## Source data

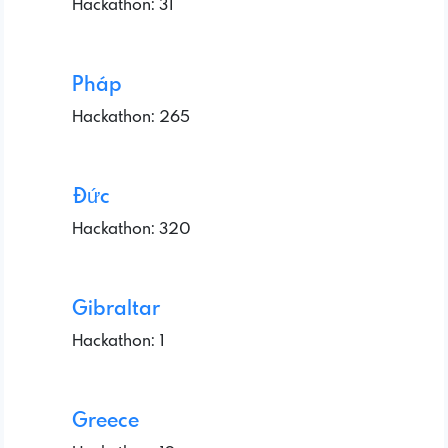
Hackathon: 31
Pháp
Hackathon: 265
Đức
Hackathon: 320
Gibraltar
Hackathon: 1
Greece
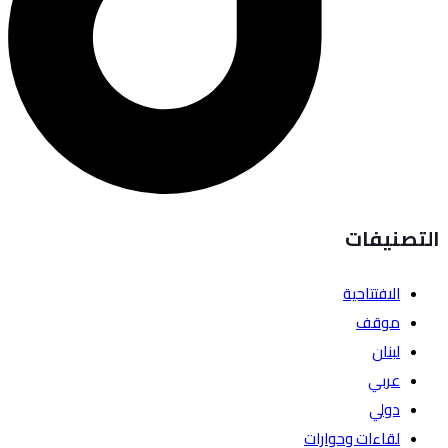
التصنيفات
الافتتاحية
موقف
لبنان
عربي
دولي
لقاءات وحوارات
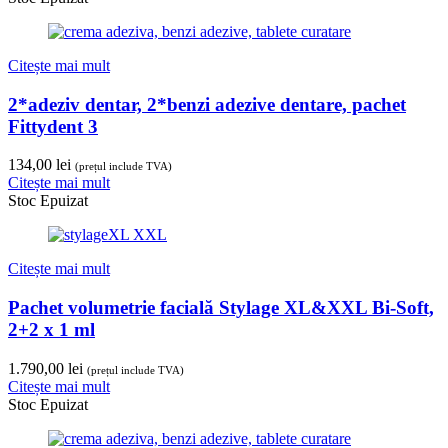
Citește mai mult
2*adeziv dentar, 2*benzi adezive dentare, pachet
Fittydent 3
134,00
lei
(prețul include TVA)
Citește mai mult
Stoc Epuizat
Citește mai mult
Pachet volumetrie facială Stylage XL&XXL Bi-Soft,
2+2 x 1 ml
1.790,00
lei
(prețul include TVA)
Citește mai mult
Stoc Epuizat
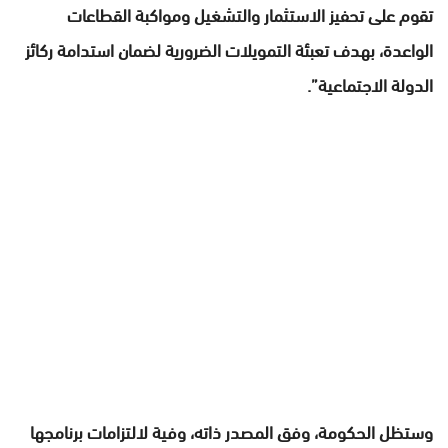
تقوم على تحفيز الاستثمار والتشغيل ومواكبة القطاعات
الواعدة، بهدف تعبئة التمويلات الضرورية لضمان استدامة ركائز
الدولة الاجتماعية”.
وستظل الحكومة، وفق المصدر ذاته، وفية لالتزامات برنامجها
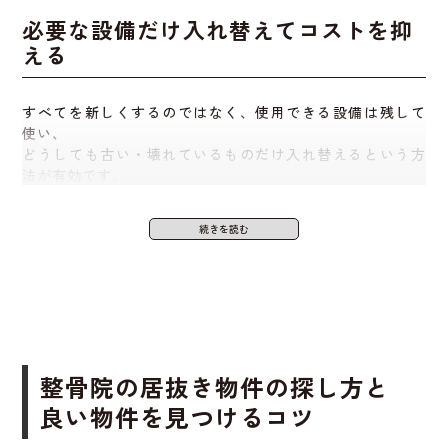
また、前の店舗の利用歴があることで、お客様にとっても
必要な設備だけ入れ替えてコストを抑
たとえば、落ち着いた空間を作りたいのに、内装が派手だ
「慣れた場所」で安心感を持ってもらえることがありま
える
ったり、動線が使いにくいと、リフォームが必要になりま
す。
す。
スムーズにリピーターを獲得しやすくなる
メリットもあり
すべてを新しくするのではなく、使用できる設備は残して
その結果、
追加コストが発生することもあるので注意が必
ます。
使い、
要
です。
どうしても古い・壊れているものだけ入れ替えるという方
法が有効です。
このように「選んで交換」することで、無駄な出費を避け
つつ、快適な店舗環境を整えることができます。
前の店舗の評判が悪いと影響を受ける
可能性がある
たとえば、施術ベッドは再利用しつつ、空調設備だけ新調
するなど、バランスを取りましょう。
前に営業していた整骨院が、地域であまり良い印象を持た
れていなかった場合、
コストを意識しながらも、お客様にとって居心地の良い
新たに開業してもその影響を引きずることがあります。
空間作りを意識することが大切です
。
整骨院の居抜き物件の探し方と
良い物件を見つけるコツ
「また同じようなお店ができた」と思われると、集客に苦
労することもあります。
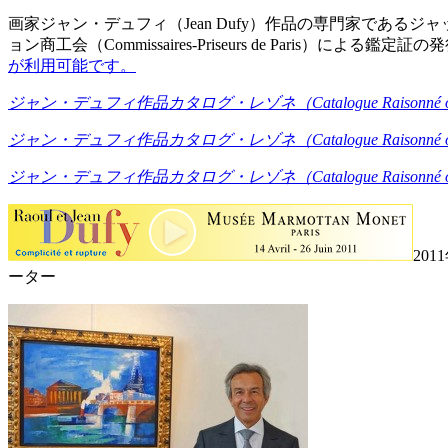
画家ジャン・デュフィ（Jean Dufy）作品の専門家であるジャック・バイ
ョン商工会（Commissaires-Priseurs de Pari
が利用可能です。
ジャン・デュフィ作品カタログ・レゾネ（
Catalogue Raisonné 
ジャン・デュフィ作品カタログ・レゾネ（
Catalogue Raisonné 
ジャン・デュフィ作品カタログ・レゾネ（
Catalogue Raisonné 
201
ーター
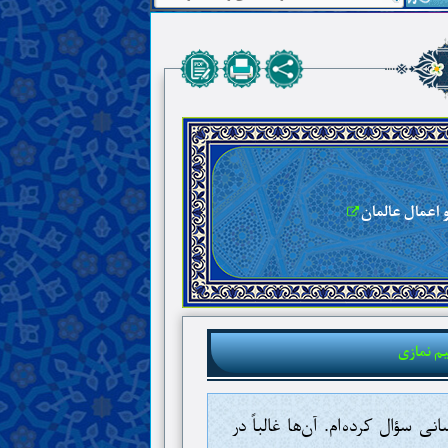
یم نمازی
ی سؤال کرده‌ام. آن‌ها غالباً در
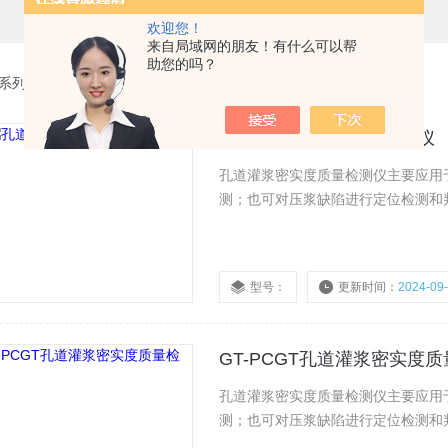
欢迎您！
来自局域网的朋友！有什么可以帮
助您的吗？
系列
>
锚索灌浆密实度检测仪
孔道压浆密实度质量检测仪
孔道灌浆密实度质量检测仪主要应用
测；也可对压浆缺陷进行定位检测和
型号：
更新时间：
2024-09
GT-PCGT孔道灌浆密实度
孔道灌浆密实度质量检测仪主要应用
测；也可对压浆缺陷进行定位检测和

## Goal of the exercise
A faithful copy of each entry is required, and no picture may be carried into it.

## Response area
Hackathon: 31
Pháp
Hackathon: 265
Đức
Hackathon: 320
Gibraltar
Hackathon: 1
Greece
التصنيفات
الافتتاحية
موقف
لبنان
عربي
دولي
لقاءات وحوارات
Citește mai mult
2*adeziv dentar, 2*benzi adezive dentare, pachet
Fittydent 3
134,00
lei
(prețul include TVA)
Citește mai mult
Stoc Epuizat
Citește mai mult
Pachet volumetrie facială Stylage XL&XXL Bi-Soft,
2+2 x 1 ml
1.790,00
lei
(prețul include TVA)
Citește mai mult
Stoc Epuizat
تقوم على تحفيز الاستثمار والتشغيل ومواكبة القطاعات
الواعدة، بهدف تعبئة التمويلات الضرورية لضمان استدامة ركائز
الدولة الاجتماعية”.
وستظل الحكومة، وفق المصدر ذاته، وفية لالتزامات برنامجها
また、前の店舗の利用歴があることで、お客様にとっても
必要な設備だけ入れ替えてコストを抑
たとえば、落ち着いた空間を作りたいのに、内装が派手だ
「慣れた場所」で安心感を持ってもらえることがありま
える
ったり、動線が使いにくいと、リフォームが必要になりま
す。
す。
スムーズにリピーターを獲得しやすくなる
メリットもあり
すべてを新しくするのではなく、使用できる設備は残して
その結果、
追加コストが発生することもあるので注意が必
ます。
使い、
要
です。
どうしても古い・壊れているものだけ入れ替えるという方
法が有効です。
このように「選んで交換」することで、無駄な出費を避け
つつ、快適な店舗環境を整えることができます。
前の店舗の評判が悪いと影響を受ける
可能性がある
たとえば、施術ベッドは再利用しつつ、空調設備だけ新調
するなど、バランスを取りましょう。
前に営業していた整骨院が、地域であまり良い印象を持た
れていなかった場合、
コストを意識しながらも、お客様にとって居心地の良い
新たに開業してもその影響を引きずることがあります。
空間作りを意識することが大切です
。
整骨院の居抜き物件の探し方と
良い物件を見つけるコツ
「また同じようなお店ができた」と思われると、集客に苦
労することもあります。
画家ジャン・デュフィ（Jean Dufy）作品の専門家であるジャック・バイ
ョン商工会（Commissaires-Priseurs de Pari
が利用可能です。
ジャン・デュフィ作品カタログ・レゾネ（
Catalogue Raisonné 
ジャン・デュフィ作品カタログ・レゾネ（
Catalogue Raisonné 
ジャン・デュフィ作品カタログ・レゾネ（
Catalogue Raisonné 
201
ーター
یم نمازی
ی سؤال کرده‌ام. آن‌ها غالباً در
欢迎您！
来自局域网的朋友！有什么可以帮
助您的吗？
系列
>
锚索灌浆密实度检测仪
孔道压浆密实度质量检测仪
孔道灌浆密实度质量检测仪主要应用
测；也可对压浆缺陷进行定位检测和
型号：
更新时间：
2024-09
GT-PCGT孔道灌浆密实度
孔道灌浆密实度质量检测仪主要应用
测；也可对压浆缺陷进行定位检测和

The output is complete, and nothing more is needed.